Could you please output all of the data exactly, without the images?

• [Data segment]
^^^^^^^^^^^^^^^^
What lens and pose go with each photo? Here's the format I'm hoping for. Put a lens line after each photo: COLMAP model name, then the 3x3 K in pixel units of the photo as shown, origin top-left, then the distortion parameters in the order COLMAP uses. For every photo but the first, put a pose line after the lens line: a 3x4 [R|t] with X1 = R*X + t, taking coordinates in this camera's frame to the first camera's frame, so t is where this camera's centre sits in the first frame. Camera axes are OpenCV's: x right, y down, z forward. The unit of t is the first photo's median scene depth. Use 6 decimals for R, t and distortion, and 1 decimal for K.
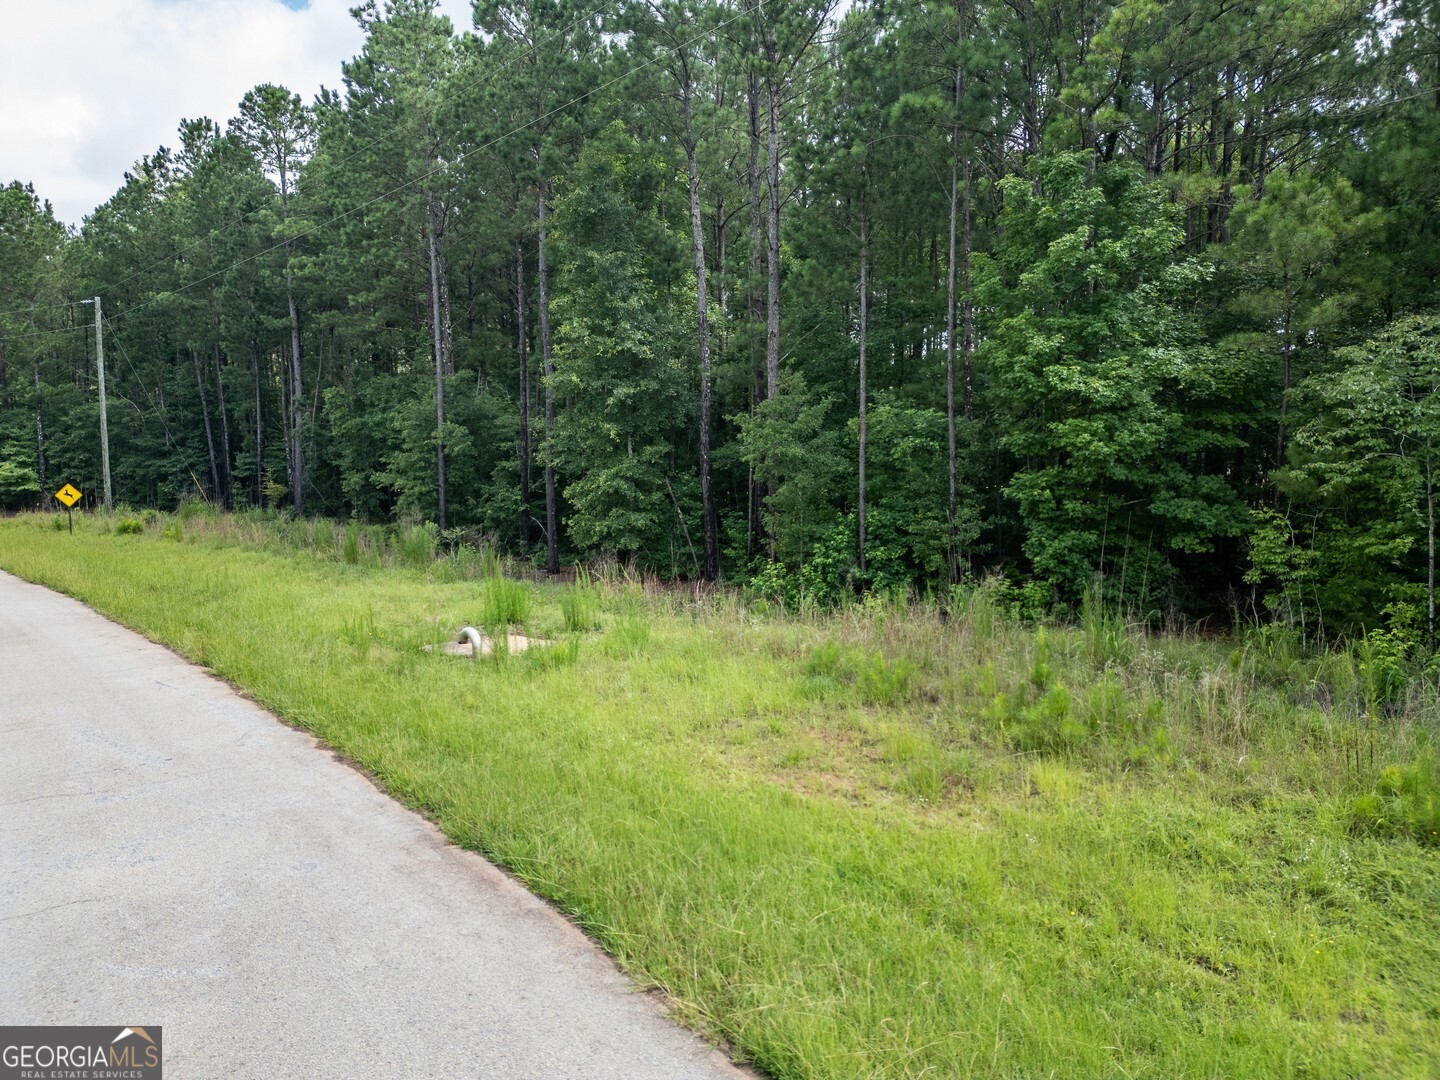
lens RADIAL K [[1014.0, 0, 713.9], [0, 1014.0, 544.8], [0, 0, 1]] dist [0.054863, -0.049719]
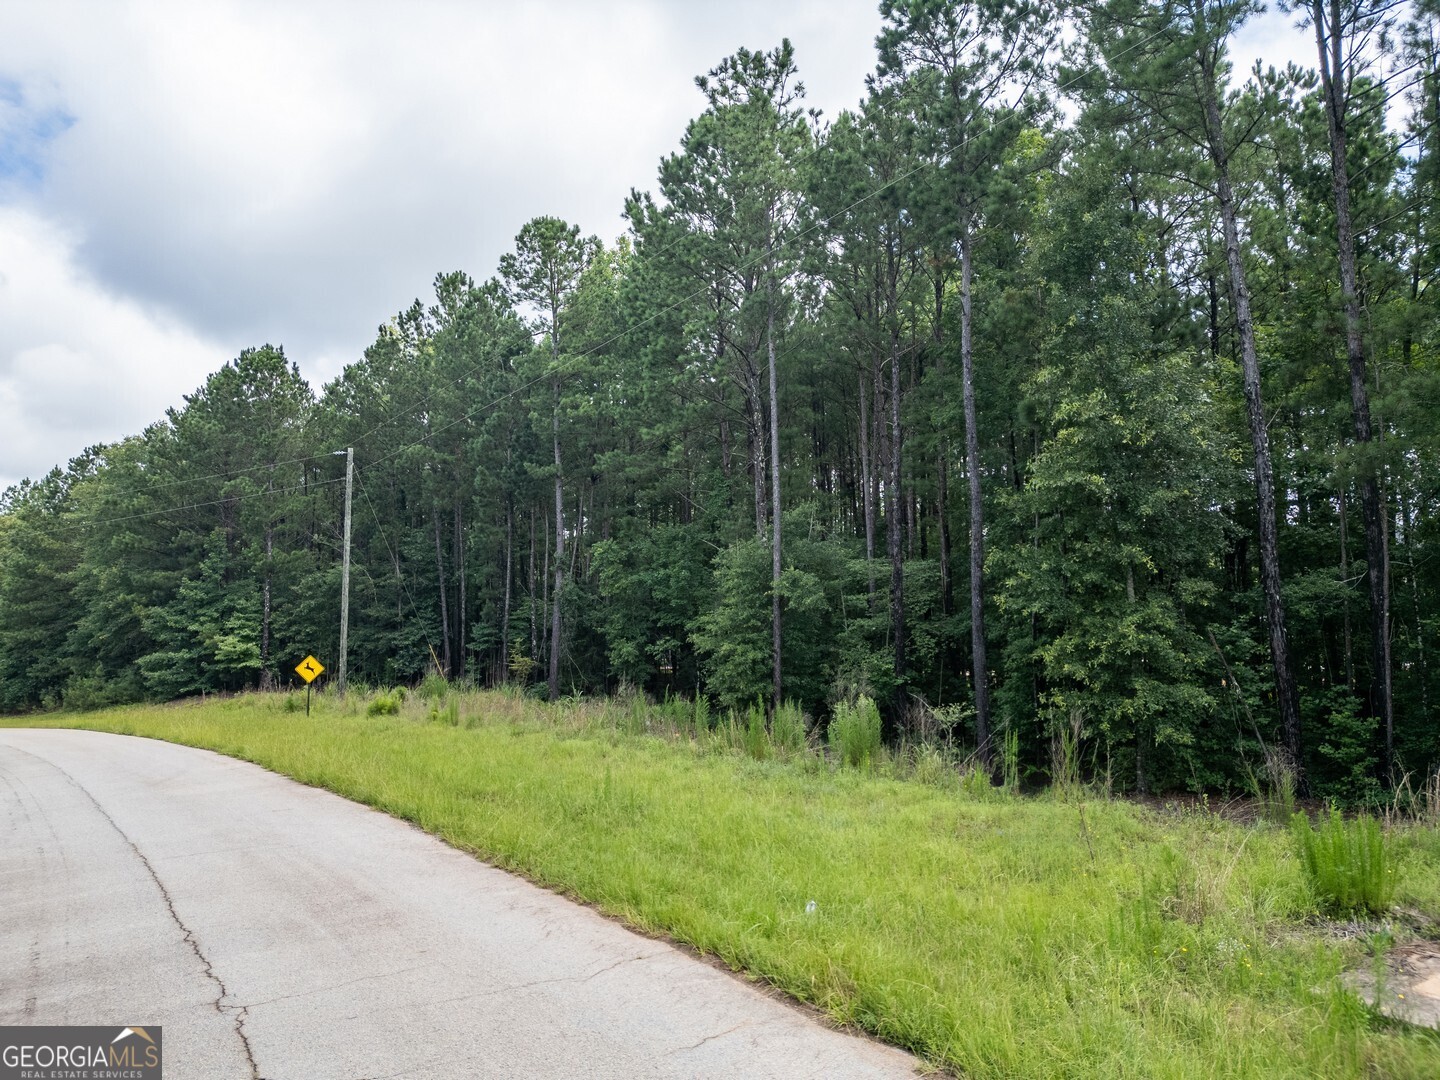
lens RADIAL K [[1014.0, 0, 726.4], [0, 1014.0, 540.7], [0, 0, 1]] dist [0.054863, -0.049719]
pose [[0.992271, -0.017687, -0.122822, -0.160492], [-0.005195, 0.983002, -0.183523, 0.000213], [0.123980, 0.182742, 0.975312, 0.180078]]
^^^^^^^^^^^^^^^^
• [Expected answer]
What lens and pose go with each photo? Here's the format I'm hoping for. Put a lens line after each photo: COLMAP model name, then the 3x3 K in pixel units of the photo as shown, origin top-left, then the distortion parameters in the order COLMAP uses. For every photo but the first, put a pose line after the lens line: a 3x4 [R|t] with X1 = R*X + t, taking coordinates in this camera's frame to the first camera's frame, so t is where this camera's centre sits in the first frame. Camera axes are OpenCV's: x right, y down, z forward. The unit of t is the first photo's median scene depth. Use 6 decimals for R, t and distortion, and 1 decimal for K.
lens RADIAL K [[1014.0, 0, 713.9], [0, 1014.0, 544.8], [0, 0, 1]] dist [0.054863, -0.049719]
lens RADIAL K [[1014.0, 0, 726.4], [0, 1014.0, 540.7], [0, 0, 1]] dist [0.054863, -0.049719]
pose [[0.992271, -0.017687, -0.122822, -0.160492], [-0.005195, 0.983002, -0.183523, 0.000213], [0.123980, 0.182742, 0.975312, 0.180078]]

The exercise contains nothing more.